Credit Union Accuses Trump of ‘Hostile Takeover’ of CFPB

Credit Union Accuses Trump of ‘Hostile Takeover’ of CFPB
December 5, 2017 Marketing GrafWebCUSO

A New York credit union has filed suit in federal court accusing the Trump Administration of a “hostile takeover” of the CFPB following the resignation of agency Director Richard Cordray.

The Lower East Side People’s Federal Credit Union filed suit in U.S. District Court for the Southern District of New York contending that President Trump illegally appointed Office of Management ad Budget Director Mick Mulvaney to serve as interim director of the agency.

The suit states that the Mulvaney appointment has thrown the credit union into “regulatory chaos.”

The credit union asks that Trump be enjoined from that making that selection and that states that agency Deputy Director Leandra English is the rightful director of the agency.

When agency Director Richard Cordray resigned, he appointed English as deputy director.
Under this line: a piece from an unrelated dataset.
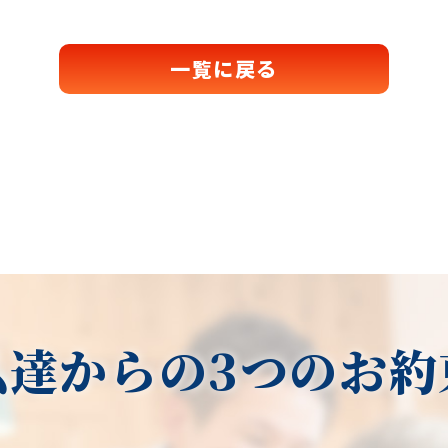
一覧に戻る
私達からの3つのお約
Cordray and English argue that under Dodd-Frank, English is the proper acting director since the law states that the deputy serves as director when the director is absent or unavailable.
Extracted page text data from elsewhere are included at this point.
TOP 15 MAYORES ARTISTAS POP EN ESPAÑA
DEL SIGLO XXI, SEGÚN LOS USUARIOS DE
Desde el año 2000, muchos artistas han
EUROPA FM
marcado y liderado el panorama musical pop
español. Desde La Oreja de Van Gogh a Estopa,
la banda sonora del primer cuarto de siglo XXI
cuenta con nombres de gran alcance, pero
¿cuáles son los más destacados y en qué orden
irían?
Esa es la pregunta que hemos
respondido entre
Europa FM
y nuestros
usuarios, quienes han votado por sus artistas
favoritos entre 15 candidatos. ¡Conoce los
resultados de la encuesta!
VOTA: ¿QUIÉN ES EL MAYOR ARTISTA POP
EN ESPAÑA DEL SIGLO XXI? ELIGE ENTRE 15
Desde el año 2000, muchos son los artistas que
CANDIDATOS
However, the Trump Administration argues that under the Federal Vacancies Act, Trump has the power to appoint an interim director.

This suit is the second suit filed in connection with that appointment. English has filed one of her own contending that she is the proper interim director. A federal court has allowed Mulvaney to run the agency until that case is decided.

In its suit, the credit union states that in Mulvaney, Trump chose someone “whose mission is to destroy a bureau that protects thousands of the credit union’s members.”

According to the suit, the credit union was established in 1986 and has about 8,500 members. The institution provides financial services to low-income, immigrants and other underserved people. The credit union has about $55 million in assets.

“We support the CFPB as a protector of our low-income members’ financial rights, and fear that the appointment of an acting director beholden to the White House could result in upheaval and ultimate dissolution of this critical agency,” said Linda Levy, CEO of the credit union. “Having experienced the devastation that the 2008 mortgage crisis wreaked on our low income members, we need the CFPB to protect communities targeted by financial predators.”

 “The Credit Union’s members need the CFPB to protect them against unscrupulous payday lenders, mortgage sellers, and others regulated by the CFPB, the suit states.

NAFCU President/CEO B. Dan Berger said he was surprised by the suit.

“While Lower East Side People’s Federal Credit Union is not a member of NAFCU, we were surprised to see the lawsuit,” said Berger. “Since the CFPB’s inception, NAFCU has worked with the bureau to ensure credit unions’ needs are heard.”